Bewaffnete Konflikte, Umweltkatastrophen, Terrorismus und Krieg gegen den Terror: Was uns als stets neuer Ausbruch von Gewalt erschaudern lässt, ist für René Girard Ausdruck eines planetarischen Gesetzes der entfesselten Gewalt, das unsere Zivilisation an die Schwelle zur wirklichen Apokalypse rückt. Der Krieg ist nicht mehr die Fortsetzung der Politik mit anderen Mitteln, die Mittel haben sich verselbstständigt zur Fortsetzung des Krieges ins Unendliche. So argumentiert Girard in Fortführung des preußischen Militärhistorikers Carl von Clausewitz. Er begibt sich in diesem Gesprächsbuch mit dem Essayisten und Dramaturgen Benoît Chantre auf eine historische Exkursion durch die deutsch-französischen Beziehungen, debattiert über die Rolle der Kirche und des Papstes, über die Ursachen des globalen Terrorismus und spricht eine eindringliche Warnung aus: »Ein Ende Europas, der abendländischen, ja der ganzen Welt ist möglich. Diese Möglichkeit steht heute sehr real vor uns.« Heute schwelende Krisen und Konflikte wie der Krieg in der Ukraine unterstützen diese Aussage auf unheimliche Weise und verleihen ihr umso mehr Aktualität.

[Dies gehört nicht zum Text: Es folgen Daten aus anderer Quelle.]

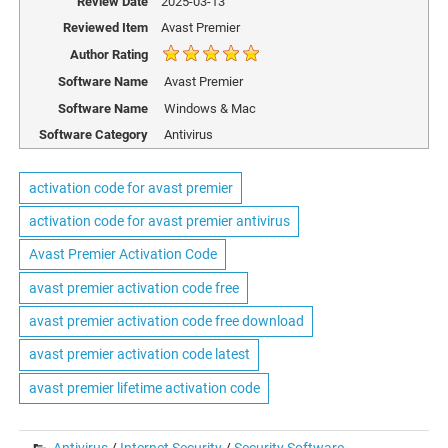
Review Date
2025-03-13
Reviewed Item
Avast Premier
Author Rating
Software Name
Avast Premier
Software Name
Windows & Mac
Software Category
Antivirus
activation code for avast premier
activation code for avast premier antivirus
Avast Premier Activation Code
avast premier activation code free
avast premier activation code free download
avast premier activation code latest
avast premier lifetime activation code
Antivirus
/
Internet Security
/
Security Software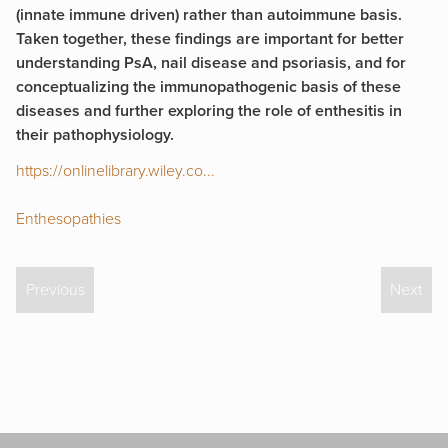
(innate immune driven) rather than autoimmune basis.
Taken together, these findings are important for better
understanding PsA, nail disease and psoriasis, and for
conceptualizing the immunopathogenic basis of these
diseases and further exploring the role of enthesitis in
their pathophysiology.
https://onlinelibrary.wiley.co...
Enthesopathies
Previous
Next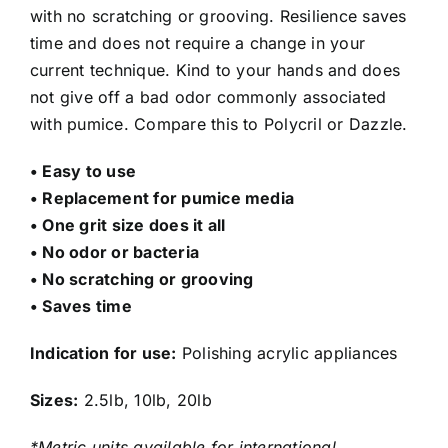
with no scratching or grooving. Resilience saves
time and does not require a change in your
current technique. Kind to your hands and does
not give off a bad odor commonly associated
with pumice. Compare this to Polycril or Dazzle.
• Easy to use
• Replacement for pumice media
• One grit size does it all
• No odor or bacteria
• No scratching or grooving
• Saves time
Indication for use:
Polishing acrylic appliances
Sizes:
2.5lb, 10lb, 20lb
*Metric units available for international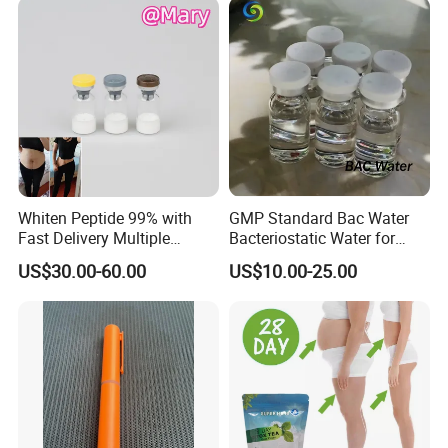
Whiten Peptide 99% with
GMP Standard Bac Water
Fast Delivery Multiple
Bacteriostatic Water for
Warehouses Abroad
Laboratories
US$30.00-60.00
US$10.00-25.00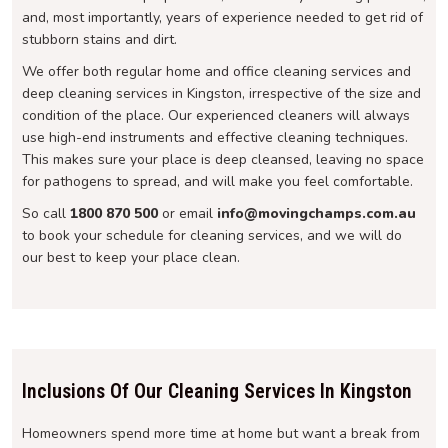
and, most importantly, years of experience needed to get rid of
stubborn stains and dirt.
We offer both regular home and office cleaning services and
deep cleaning services in Kingston, irrespective of the size and
condition of the place. Our experienced cleaners will always
use high-end instruments and effective cleaning techniques.
This makes sure your place is deep cleansed, leaving no space
for pathogens to spread, and will make you feel comfortable.
So call
1800 870 500
or email
info@movingchamps.com.au
to book your schedule for cleaning services, and we will do
our best to keep your place clean.
Inclusions Of Our Cleaning Services In Kingston
Homeowners spend more time at home but want a break from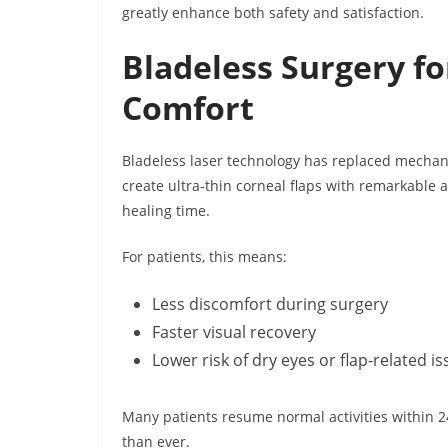
greatly enhance both safety and satisfaction.
Bladeless Surgery fo
Comfort
Bladeless laser technology has replaced mechan
create ultra-thin corneal flaps with remarkable 
healing time.
For patients, this means:
Less discomfort during surgery
Faster visual recovery
Lower risk of dry eyes or flap-related i
Many patients resume normal activities within 
than ever.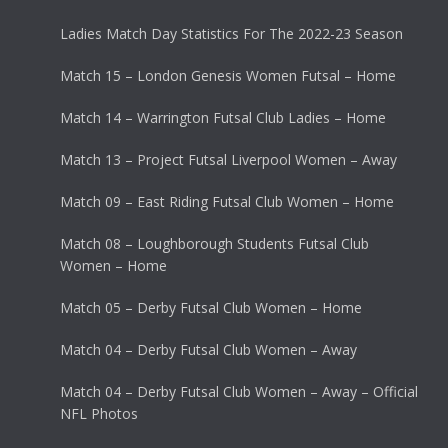
Ladies Match Day Statistics For The 2022-23 Season
Match 15 – London Genesis Women Futsal – Home
Match 14 – Warrington Futsal Club Ladies – Home
Match 13 – Project Futsal Liverpool Women – Away
Match 09 – East Riding Futsal Club Women – Home
Match 08 – Loughborough Students Futsal Club
Women – Home
Match 05 – Derby Futsal Club Women – Home
Match 04 – Derby Futsal Club Women – Away
Match 04 – Derby Futsal Club Women – Away – Official
NFL Photos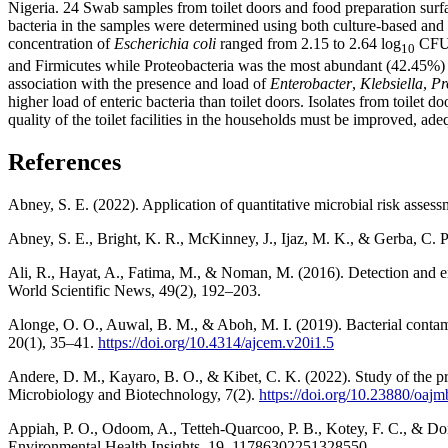
Nigeria. 24 Swab samples from toilet doors and food preparation surf
bacteria in the samples were determined using both culture-based and
concentration of
Escherichia coli
ranged from 2.15 to 2.64 log
CFU/
10
and Firmicutes while Proteobacteria was the most abundant (42.45%) phy
association with the presence and load of
Enterobacter
,
Klebsiella
,
Pr
higher load of enteric bacteria than toilet doors. Isolates from toilet 
quality of the toilet facilities in the households must be improved, a
References
Abney, S. E. (2022). Application of quantitative microbial risk asses
Abney, S. E., Bright, K. R., McKinney, J., Ijaz, M. K., & Gerba, C.
Ali, R., Hayat, A., Fatima, M., & Noman, M. (2016). Detection and en
World Scientific News, 49(2), 192–203.
Alonge, O. O., Auwal, B. M., & Aboh, M. I. (2019). Bacterial contam
20(1), 35–41.
https://doi.org/10.4314/ajcem.v20i1.5
Andere, D. M., Kayaro, B. O., & Kibet, C. K. (2022). Study of the p
Microbiology and Biotechnology, 7(2).
https://doi.org/10.23880/oaj
Appiah, P. O., Odoom, A., Tetteh-Quarcoo, P. B., Kotey, F. C., & Donk
Environmental Health Insights, 19, 11786302251328550.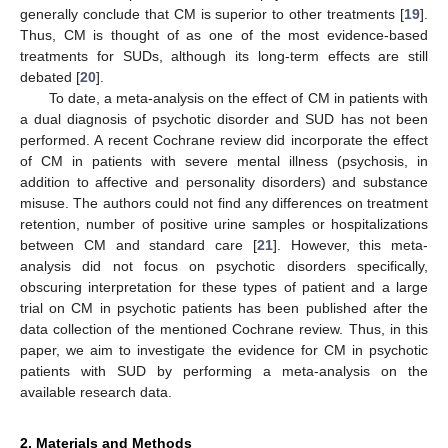
generally conclude that CM is superior to other treatments [
19
].
Thus, CM is thought of as one of the most evidence-based
treatments for SUDs, although its long-term effects are still
debated [
20
].
To date, a meta-analysis on the effect of CM in patients with
a dual diagnosis of psychotic disorder and SUD has not been
performed. A recent Cochrane review did incorporate the effect
of CM in patients with severe mental illness (psychosis, in
addition to affective and personality disorders) and substance
misuse. The authors could not find any differences on treatment
retention, number of positive urine samples or hospitalizations
between CM and standard care [
21
]. However, this meta-
analysis did not focus on psychotic disorders specifically,
obscuring interpretation for these types of patient and a large
trial on CM in psychotic patients has been published after the
data collection of the mentioned Cochrane review. Thus, in this
paper, we aim to investigate the evidence for CM in psychotic
patients with SUD by performing a meta-analysis on the
available research data.
2. Materials and Methods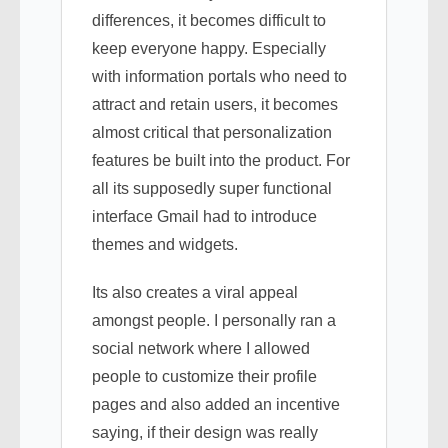
differences, it becomes difficult to
keep everyone happy. Especially
with information portals who need to
attract and retain users, it becomes
almost critical that personalization
features be built into the product. For
all its supposedly super functional
interface Gmail had to introduce
themes and widgets.
Its also creates a viral appeal
amongst people. I personally ran a
social network where I allowed
people to customize their profile
pages and also added an incentive
saying, if their design was really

Perlentaucher-Notiz zur Süddeutsche Zeitung-Rezension
Michael Stallknecht lässt dem Autor einiges durchgehen. Wenn René Girard im Gespräch mit seinem Verleger (sein Eckermann, so Stallknecht), Clausewitz paraphrasiert und Schmitt kritisiert, um seine Einsichten zur aktuellen Weltlage zum Besten zu geben, zur Konfrontation des Westens mit Glaubenskriegern und russischer Expansionspolitik, findet das Stallknecht zwar monomanisch, idiosynkratisch und mitunter verirrt, doch bieten ihm Girards Ausführungen in einem immerhin sieben Jahre alten Buch auch Erhellungen zur Dynamik und zur Theologisierung des globalen Krieges. Dass der Autor öfter die Grenze zur Prophetie überschreitet, scheint Stallknecht gleichfalls zu dulden und schlägt den Kulturanthropologen sogar zum über die blinden Flecken der Vernunft hinausdenkenden Philosophen.